Saturday, May 08, 2004

Sugar Street by Naguib Mahfouz


Well, this is the first book I've read of this guy's - quite a prolific (Nobel Prize for Literature winning) author who started writing back in 1928. This one came out in the original Arabic in '57 and was only translated 10 years ago.

To be honest I actually started reading this book to avoid another book I was a few chapters into that started to annoy me.

So far it's a look at a big Egyptian family with all its tangled history, hopes and heartache. Funny though. Not cheap laughs funny, but wry, generous. There is the aging patriach, the doting matriach who has had her edge worn by the heartache of her daughters, the bespectacled son still living at home who teaches by day and immerses himself in classical philosophy and revolutionary politics by night, the various sister in laws, servants, friends of the families; you get the picture.

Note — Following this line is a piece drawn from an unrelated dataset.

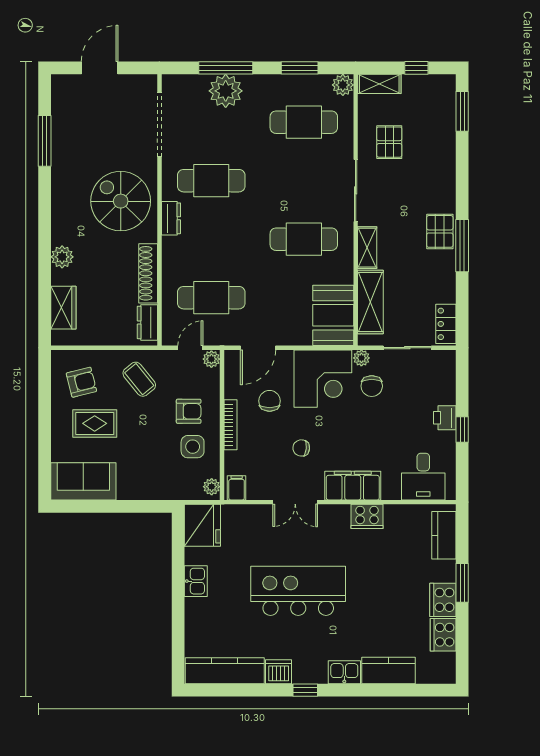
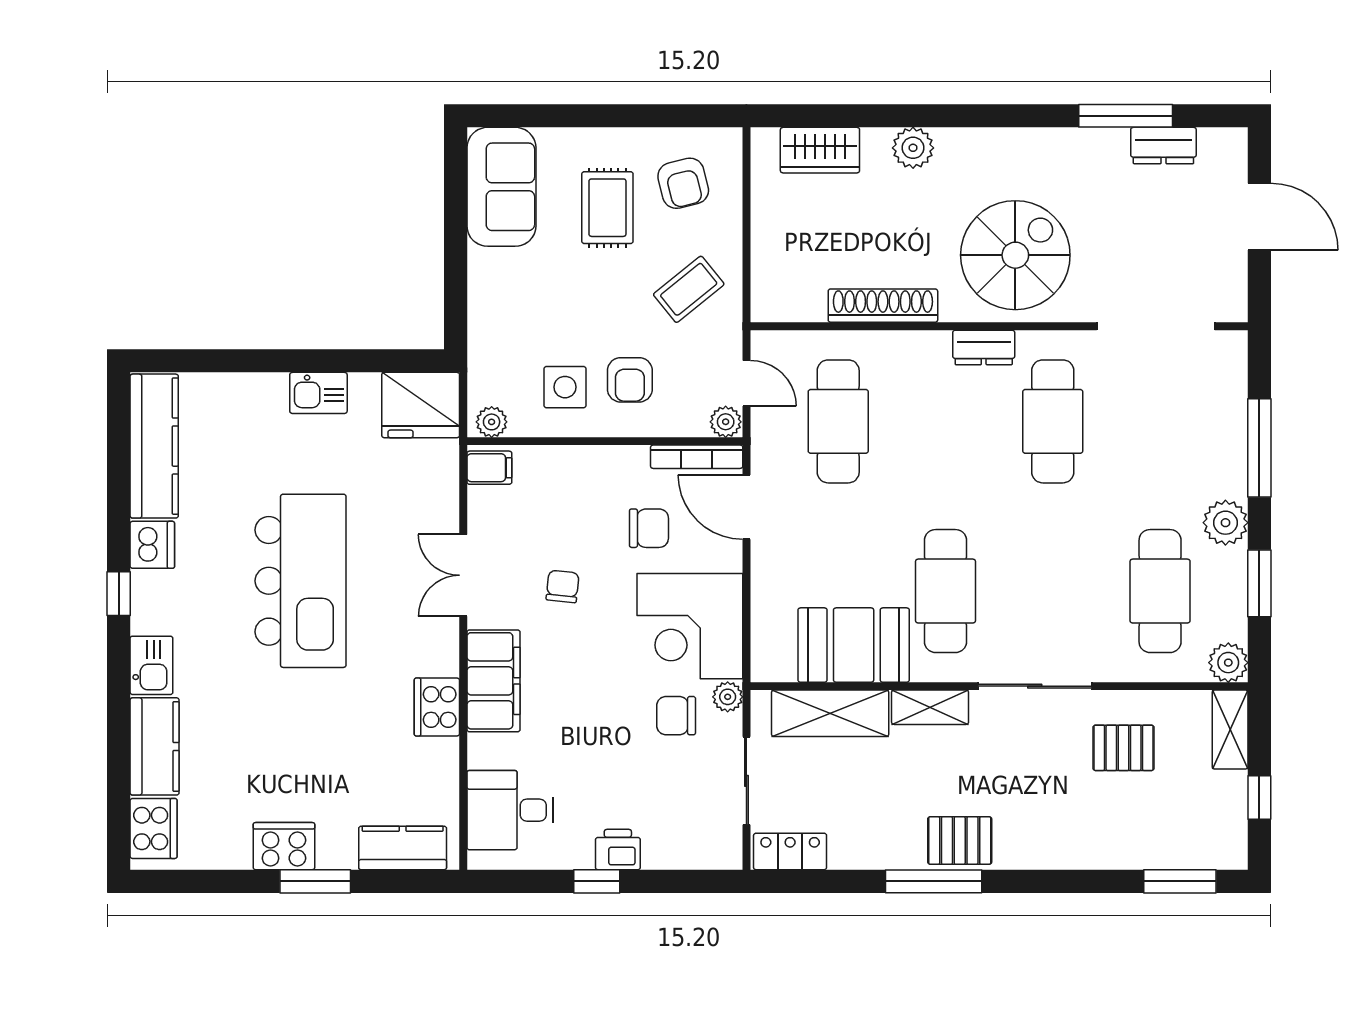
plant: (226, 91) -> (1225, 523), moved, width x0.73, depth x0.73
booth: (333, 315) -> (854, 645), moved
dresser: (147, 322) -> (1163, 146), moved, turned 180
bookcase: (231, 425) -> (697, 457), moved
cooker: (443, 635) -> (153, 828), moved, turned 90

It will be interesting to see whether the unfoldings of everyday life are the main point of the book or whether it becomes more political, whether the brother finally gets laid, whether I will have to remember the names of lots of political movements that will make my brain hurt and whether any of the gender politics will shit me.

So far it has been a lyrical, warm, ironic tone that I am enjoying. Reminds me of Dostoevsky a bit; featuring privileged, educated young men pondering their fates as intellectuals and moral beings in politically charged times, lots of dialogue and characters that you can almost smell.

If only I had a bath to read it in!

"For truth was a beloved as flirtatious, inaccessible, and coquettish as any human sweetheart. It stirred up doubts and jealousy, awakening a violent desire in people to posses it and to merge with it. Like a human lover, it seemed prone to whims, passions, and disguises. Frequently it appeared cunning, deceitful, harsh, and proud."